> _Work to be completed_
Copy the lines of the stored items verbatim, from the line with "sostener activid..." to the line with "Fertilizantes foliares organominerais", both included. Leave the pictures out of your answer.

=== Supplied information ===

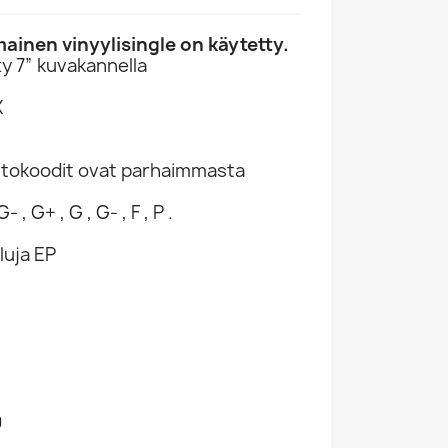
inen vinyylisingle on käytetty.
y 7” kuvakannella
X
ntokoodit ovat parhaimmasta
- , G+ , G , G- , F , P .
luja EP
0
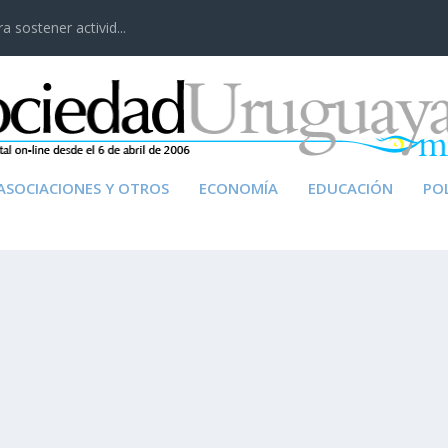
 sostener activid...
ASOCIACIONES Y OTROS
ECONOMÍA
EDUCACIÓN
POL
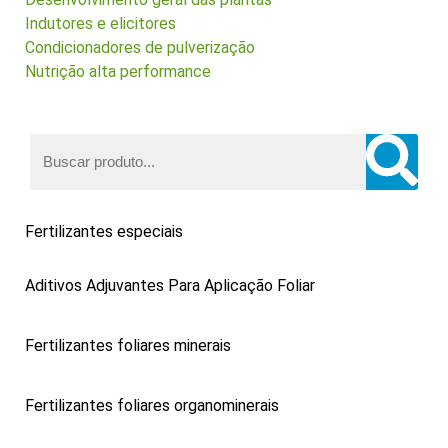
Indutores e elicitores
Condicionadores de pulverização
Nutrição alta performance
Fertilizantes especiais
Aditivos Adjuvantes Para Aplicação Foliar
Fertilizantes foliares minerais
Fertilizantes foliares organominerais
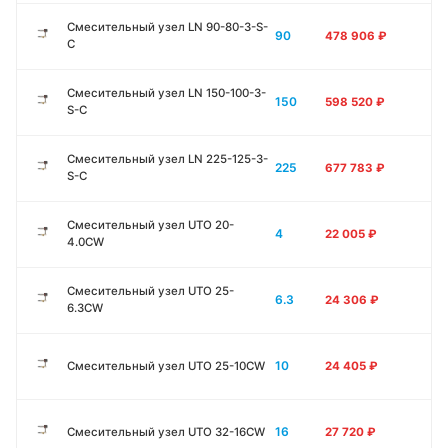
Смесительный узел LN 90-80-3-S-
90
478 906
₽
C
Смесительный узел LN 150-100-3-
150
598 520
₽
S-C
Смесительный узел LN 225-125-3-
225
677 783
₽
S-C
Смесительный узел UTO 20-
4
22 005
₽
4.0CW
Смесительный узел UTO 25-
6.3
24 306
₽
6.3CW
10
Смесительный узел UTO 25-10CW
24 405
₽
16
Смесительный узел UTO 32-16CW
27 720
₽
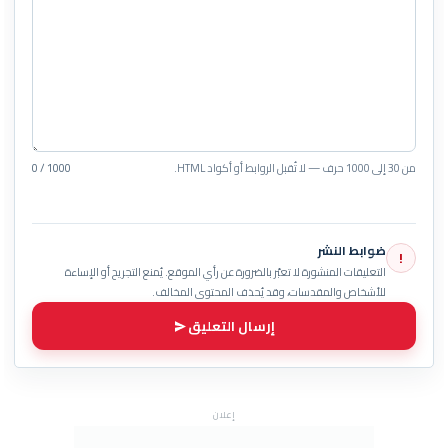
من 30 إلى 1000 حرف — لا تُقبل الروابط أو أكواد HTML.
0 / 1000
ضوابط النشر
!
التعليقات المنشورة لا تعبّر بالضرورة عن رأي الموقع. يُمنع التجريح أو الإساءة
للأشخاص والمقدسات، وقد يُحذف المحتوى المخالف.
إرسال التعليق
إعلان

===
=== Supplied information ===

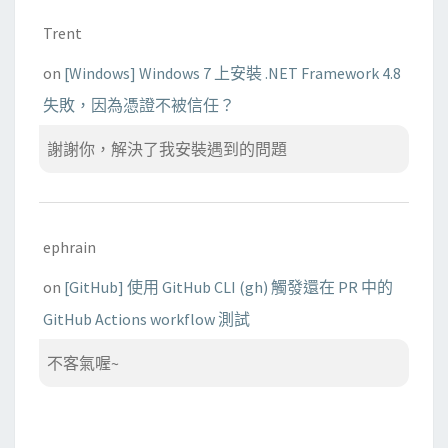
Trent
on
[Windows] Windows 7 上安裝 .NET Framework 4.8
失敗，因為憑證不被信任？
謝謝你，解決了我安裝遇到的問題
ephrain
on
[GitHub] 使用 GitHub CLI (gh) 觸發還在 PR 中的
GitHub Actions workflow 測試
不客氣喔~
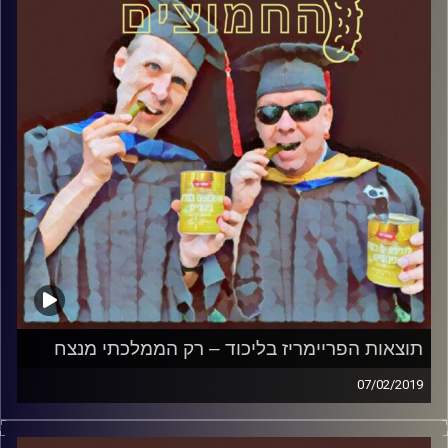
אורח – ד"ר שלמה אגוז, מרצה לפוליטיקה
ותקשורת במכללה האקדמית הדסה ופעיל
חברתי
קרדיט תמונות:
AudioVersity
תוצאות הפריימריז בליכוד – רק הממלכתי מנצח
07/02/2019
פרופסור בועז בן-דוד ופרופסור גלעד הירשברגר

===

> _Task response_
 sostener activid...
ASOCIACIONES Y OTROS
ECONOMÍA
EDUCACIÓN
POL
Indutores e elicitores
Condicionadores de pulverização
Nutrição alta performance
Fertilizantes especiais
Aditivos Adjuvantes Para Aplicação Foliar
Fertilizantes foliares minerais
Fertilizantes foliares organominerais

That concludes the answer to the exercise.